THE TASK: The lines to copy from the listing below are those that contain the string "nose".

════════════════════

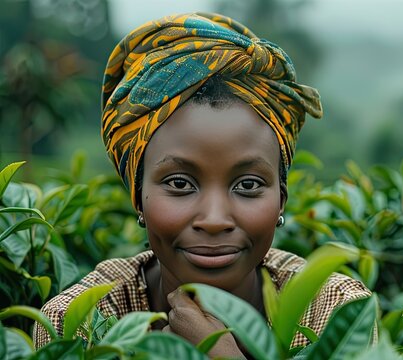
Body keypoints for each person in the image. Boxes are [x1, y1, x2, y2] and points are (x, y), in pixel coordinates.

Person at [33, 12, 371, 357]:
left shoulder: (335, 313)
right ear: (138, 197)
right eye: (180, 183)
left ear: (281, 200)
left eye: (248, 184)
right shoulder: (77, 325)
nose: (214, 219)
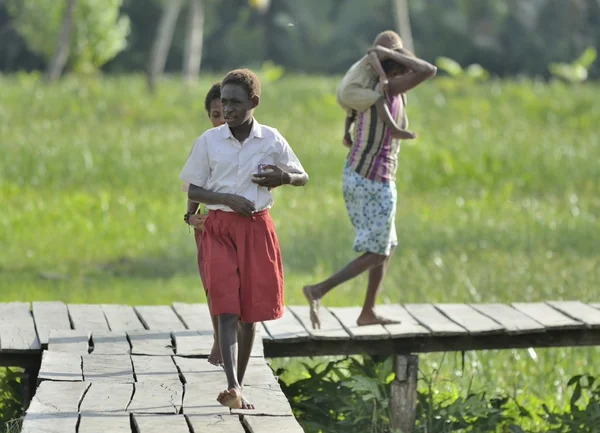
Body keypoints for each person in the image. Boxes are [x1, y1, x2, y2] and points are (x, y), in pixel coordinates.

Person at [179, 69, 309, 409]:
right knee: (224, 305)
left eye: (236, 102)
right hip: (219, 227)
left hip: (256, 229)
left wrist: (283, 177)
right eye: (224, 102)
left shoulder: (271, 139)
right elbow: (192, 186)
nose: (229, 109)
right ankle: (232, 385)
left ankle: (241, 383)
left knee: (249, 312)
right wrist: (227, 199)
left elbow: (302, 175)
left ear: (254, 102)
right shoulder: (208, 142)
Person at [304, 47, 437, 329]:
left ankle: (368, 311)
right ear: (396, 70)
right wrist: (391, 53)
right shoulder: (386, 88)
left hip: (369, 175)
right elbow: (428, 70)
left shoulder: (377, 92)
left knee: (386, 246)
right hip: (371, 178)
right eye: (404, 68)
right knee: (378, 252)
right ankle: (318, 290)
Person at [183, 82, 225, 367]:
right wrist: (190, 216)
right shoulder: (206, 143)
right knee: (213, 285)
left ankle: (227, 343)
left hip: (240, 224)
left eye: (227, 111)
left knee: (238, 287)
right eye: (215, 114)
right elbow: (194, 184)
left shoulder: (253, 143)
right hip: (208, 225)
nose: (222, 119)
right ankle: (218, 339)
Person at [337, 30, 417, 147]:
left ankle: (346, 135)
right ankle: (394, 129)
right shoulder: (376, 55)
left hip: (346, 90)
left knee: (354, 110)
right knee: (378, 99)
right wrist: (383, 76)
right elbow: (373, 55)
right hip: (349, 91)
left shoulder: (368, 64)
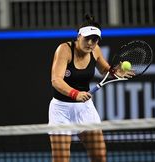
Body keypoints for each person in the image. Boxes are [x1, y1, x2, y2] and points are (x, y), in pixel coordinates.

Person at [48, 14, 135, 162]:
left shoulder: (95, 50)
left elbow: (105, 70)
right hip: (61, 110)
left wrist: (115, 72)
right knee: (61, 160)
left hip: (85, 109)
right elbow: (56, 80)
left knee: (99, 156)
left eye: (94, 40)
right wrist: (75, 93)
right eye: (87, 38)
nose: (90, 43)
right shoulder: (64, 49)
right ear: (79, 35)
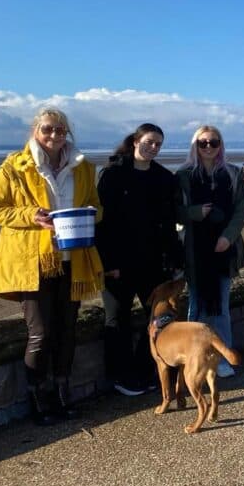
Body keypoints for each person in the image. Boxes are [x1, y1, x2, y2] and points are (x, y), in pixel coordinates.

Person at [0, 107, 104, 425]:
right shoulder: (15, 166)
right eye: (48, 129)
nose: (54, 135)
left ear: (68, 134)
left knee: (67, 330)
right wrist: (30, 216)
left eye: (60, 130)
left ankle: (63, 392)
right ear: (35, 131)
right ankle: (39, 397)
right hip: (32, 261)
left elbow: (97, 206)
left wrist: (90, 215)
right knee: (41, 332)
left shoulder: (83, 167)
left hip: (73, 258)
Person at [96, 123, 183, 395]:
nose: (153, 147)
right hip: (117, 265)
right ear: (136, 141)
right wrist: (108, 264)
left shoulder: (164, 178)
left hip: (153, 263)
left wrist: (175, 261)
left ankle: (147, 372)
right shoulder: (112, 174)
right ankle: (121, 377)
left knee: (157, 320)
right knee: (117, 320)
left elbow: (169, 226)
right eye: (149, 141)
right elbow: (101, 224)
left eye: (158, 144)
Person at [176, 126, 244, 377]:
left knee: (221, 306)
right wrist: (196, 212)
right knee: (196, 307)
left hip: (224, 251)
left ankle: (221, 358)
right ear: (194, 145)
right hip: (195, 252)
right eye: (202, 143)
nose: (208, 147)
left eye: (213, 142)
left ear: (221, 145)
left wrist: (227, 238)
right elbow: (174, 211)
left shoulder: (233, 173)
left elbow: (241, 210)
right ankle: (194, 360)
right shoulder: (183, 175)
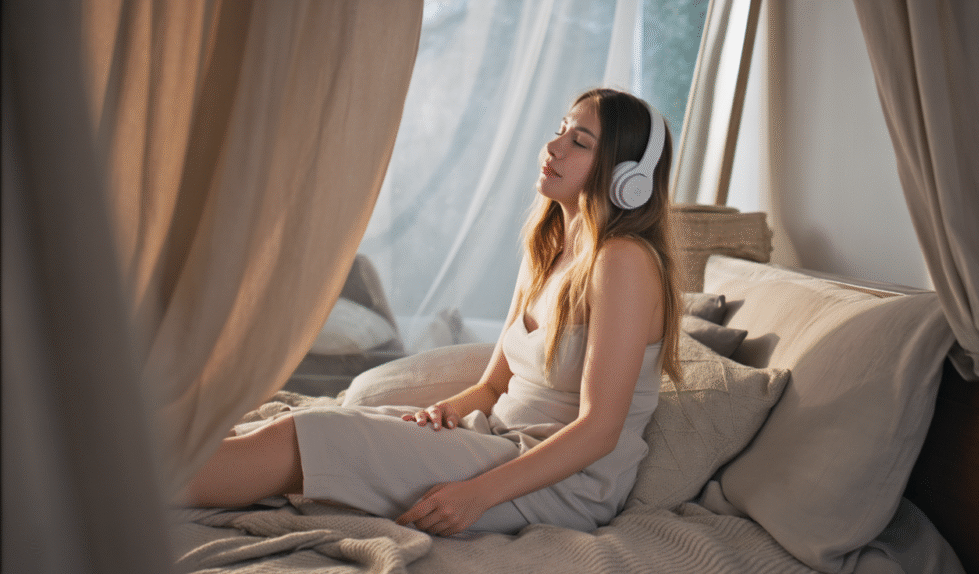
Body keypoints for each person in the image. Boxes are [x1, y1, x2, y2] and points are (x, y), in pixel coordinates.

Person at [185, 88, 682, 538]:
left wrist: (477, 494)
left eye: (580, 141)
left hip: (562, 482)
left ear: (628, 177)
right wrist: (450, 411)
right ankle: (134, 471)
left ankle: (118, 496)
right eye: (559, 131)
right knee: (290, 427)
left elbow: (600, 429)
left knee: (307, 439)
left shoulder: (624, 262)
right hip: (496, 442)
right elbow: (492, 388)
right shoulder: (548, 248)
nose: (553, 147)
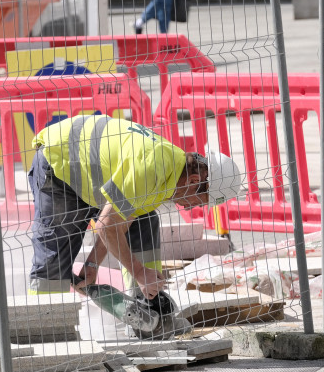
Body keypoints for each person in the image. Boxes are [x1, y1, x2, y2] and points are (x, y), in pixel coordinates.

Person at [27, 114, 242, 304]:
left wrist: (92, 263)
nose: (197, 207)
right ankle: (46, 328)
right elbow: (108, 225)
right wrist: (138, 271)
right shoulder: (152, 168)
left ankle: (145, 306)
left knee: (144, 222)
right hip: (60, 161)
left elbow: (119, 222)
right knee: (54, 257)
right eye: (201, 200)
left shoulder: (169, 176)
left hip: (87, 169)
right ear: (194, 180)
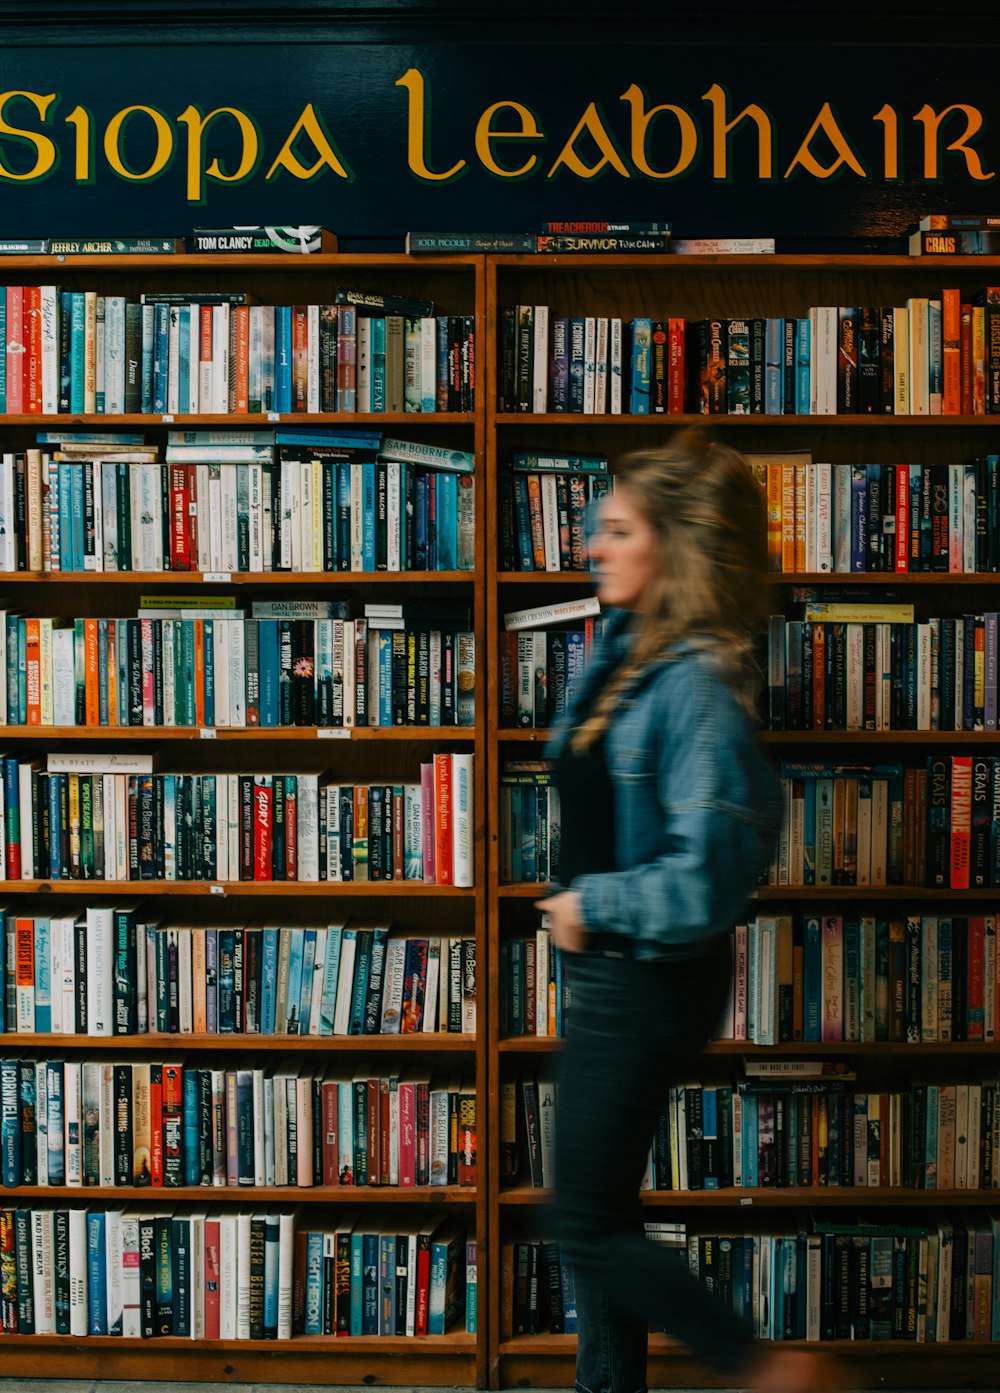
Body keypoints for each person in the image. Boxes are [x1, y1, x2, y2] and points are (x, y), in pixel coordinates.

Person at [539, 430, 840, 1393]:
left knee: (580, 1217)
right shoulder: (624, 645)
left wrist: (593, 899)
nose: (593, 543)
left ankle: (764, 1364)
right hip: (610, 971)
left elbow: (705, 882)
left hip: (647, 975)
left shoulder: (699, 685)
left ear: (674, 546)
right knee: (601, 1218)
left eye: (618, 529)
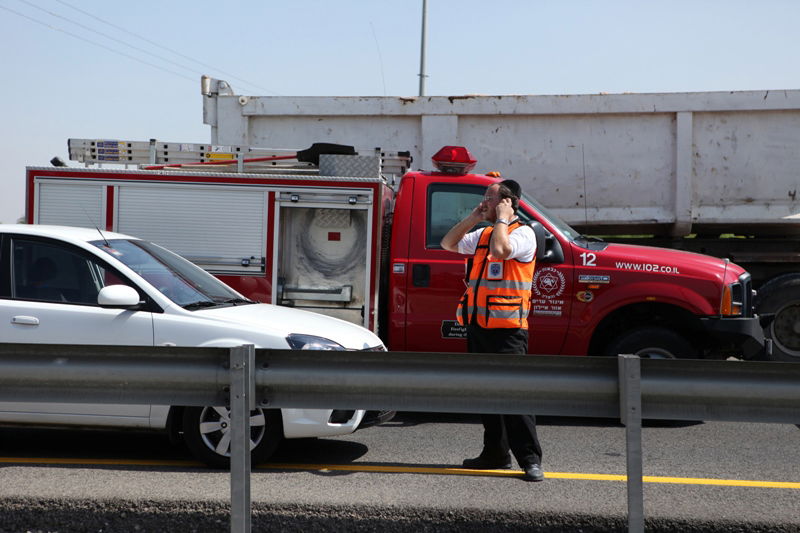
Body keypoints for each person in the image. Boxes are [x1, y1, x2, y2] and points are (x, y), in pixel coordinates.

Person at [440, 179, 544, 482]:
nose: (484, 202)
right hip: (479, 327)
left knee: (515, 396)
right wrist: (475, 216)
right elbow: (448, 243)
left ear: (508, 202)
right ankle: (495, 453)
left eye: (490, 198)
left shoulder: (523, 234)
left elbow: (501, 251)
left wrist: (500, 217)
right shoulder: (483, 233)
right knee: (486, 394)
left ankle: (530, 459)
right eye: (485, 198)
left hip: (508, 331)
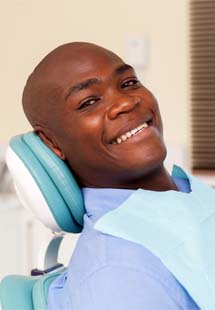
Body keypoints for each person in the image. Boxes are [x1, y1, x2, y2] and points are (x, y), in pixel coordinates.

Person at [22, 42, 199, 309]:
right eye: (89, 102)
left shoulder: (187, 193)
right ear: (52, 143)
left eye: (128, 83)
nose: (126, 102)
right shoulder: (120, 275)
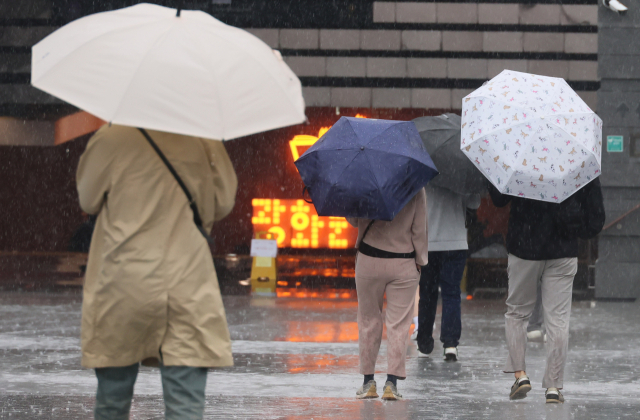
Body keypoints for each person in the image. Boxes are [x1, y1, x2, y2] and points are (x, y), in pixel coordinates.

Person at [76, 125, 238, 420]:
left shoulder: (111, 137)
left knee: (112, 398)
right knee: (185, 403)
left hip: (123, 277)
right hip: (186, 277)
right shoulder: (203, 137)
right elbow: (223, 202)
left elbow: (88, 199)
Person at [488, 178, 604, 404]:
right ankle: (553, 386)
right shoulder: (577, 162)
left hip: (524, 246)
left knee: (517, 313)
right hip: (563, 249)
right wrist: (572, 228)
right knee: (558, 321)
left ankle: (520, 375)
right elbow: (596, 219)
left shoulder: (521, 158)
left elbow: (498, 199)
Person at [347, 188, 428, 401]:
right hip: (403, 260)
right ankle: (391, 382)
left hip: (369, 259)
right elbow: (419, 228)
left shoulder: (365, 181)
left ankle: (368, 383)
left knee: (368, 320)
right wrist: (420, 260)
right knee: (399, 324)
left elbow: (354, 221)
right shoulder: (415, 185)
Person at [416, 185, 481, 361]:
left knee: (427, 294)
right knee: (452, 293)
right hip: (456, 241)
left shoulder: (426, 172)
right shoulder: (461, 174)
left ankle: (424, 341)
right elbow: (474, 203)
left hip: (429, 242)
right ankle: (450, 344)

════════════════════

OUTPUT OF THE EXERCISE:
nose: (214, 219)
nose: (229, 109)
nose: (222, 119)
nose: (90, 43)
nose: (54, 135)
nose: (153, 147)
nose: (208, 147)
nose: (553, 147)
nose: (197, 207)
nose: (593, 543)
nose: (484, 202)
nose: (126, 102)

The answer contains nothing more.